# River themed tank



## Tailfin (Oct 17, 2010)

I recently got a 10 gallon starter kit for my birthday and have brown gravel with river rocks. This is because I want it to be river themed. I already have a few ideas on fish but need help. I started cycling today so yeah. But only tropical fish or maybe some coldwater blue gill or something
*c/p*


----------



## snail (Aug 6, 2010)

Blue gill get big and are messy so would need a much bigger tank. I have a pumkin seed sunfish which are simmilar but he's in a 30 gallon and I think that is minimal for him even without being fully grown, will be moving to a 90gal soon.

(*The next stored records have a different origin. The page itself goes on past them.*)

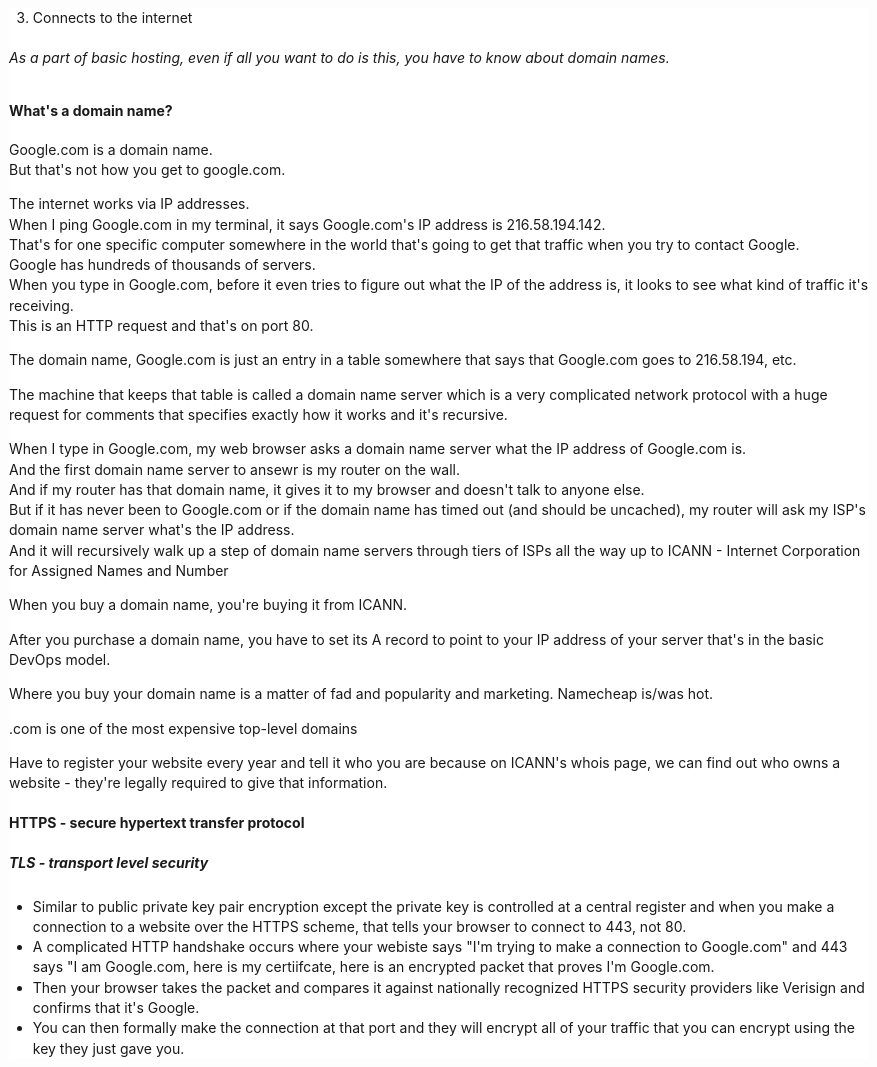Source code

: 3. Connects to the internet

###### As a part of basic hosting, even if all you want to do is this, you have to know about domain names.

#### What's a domain name?

Google.com is a domain name.  
But that's not how you get to google.com.

The internet works via IP addresses.  
When I ping Google.com in my terminal, it says Google.com's IP address is 216.58.194.142.  
That's for one specific computer somewhere in the world that's going to get that traffic when you try to contact Google.  
Google has hundreds of thousands of servers.  
When you type in Google.com, before it even tries to figure out what the IP of the address is, it looks to see what kind of traffic it's receiving.  
This is an HTTP request and that's on port 80.

The domain name, Google.com is just an entry in a table somewhere that says that Google.com goes to 216.58.194, etc.

The machine that keeps that table is called a domain name server which is a very complicated network protocol with a huge request for comments that specifies exactly how it works and it's recursive.

When I type in Google.com, my web browser asks a domain name server what the IP address of Google.com is.  
And the first domain name server to ansewr is my router on the wall.  
And if my router has that domain name, it gives it to my browser and doesn't talk to anyone else.  
But if it has never been to Google.com or if the domain name has timed out (and should be uncached), my router will ask my ISP's domain name server what's the IP address.  
And it will recursively walk up a step of domain name servers through tiers of ISPs all the way up to ICANN - Internet Corporation for Assigned Names and Number

When you buy a domain name, you're buying it from ICANN.

After you purchase a domain name, you have to set its A record to point to your IP address of your server that's in the basic DevOps model.

Where you buy your domain name is a matter of fad and popularity and marketing.
Namecheap is/was hot.

.com is one of the most expensive top-level domains

Have to register your website every year and tell it who you are because on ICANN's whois page, we can find out who owns a website - they're legally required to give that information.

#### HTTPS - secure hypertext transfer protocol

##### TLS - transport level security

- Similar to public private key pair encryption except the private key is controlled at a central register and when you make a connection to a website over the HTTPS scheme, that tells your browser to connect to 443, not 80.
- A complicated HTTP handshake occurs where your webiste says "I'm trying to make a connection to Google.com" and 443 says "I am Google.com, here is my certiifcate, here is an encrypted packet that proves I'm Google.com.
- Then your browser takes the packet and compares it against nationally recognized HTTPS security providers like Verisign and confirms that it's Google.
- You can then formally make the connection at that port and they will encrypt all of your traffic that you can encrypt using the key they just gave you.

I really like small tanks when they have the right fish in them. This is a nice page: Ten Gallon fish Tank Stocking Suggestions


----------



## Tailfin (Oct 17, 2010)

thanks i was thinking of a few pictus catfish and some african cichlids and some type of top level swimmers


----------



## James0816 (Jun 19, 2009)

Too small a tank unfortunately.


----------



## Martini2108 (Jul 23, 2010)

Ok so 10 gallon.....You do have options not many but options. Among those are the kuhli loach very pretty and if you have enough cover very active. plates and guppy's aren't to bad. corydoras are nice 3 or 4 need to school. dwarf gourami. Also dwarf cichlids could work German blue rams or kribensis. I wouldn't put any true african's in there unless u wanna wake up in the morning with everyone else dead and yes it will get to small for them. The others mentioned above I believe could live fine in a 10 gallon. although not sure about the dwarf cichlid's mine are in a 20 and 25 never tried to put em in a 10 sure someone else here has. Well Goodluck


----------



## WhiteGloveAquatics (Sep 3, 2009)

Rams need atleast 15g as with most dwarf cichlids this is mainly for room to swim as 10g is small.

in a 10g you can do a very limited number of fish.
Kuhlli loaches are OK for a 10g however they need numbers to be seen in the daytime.


----------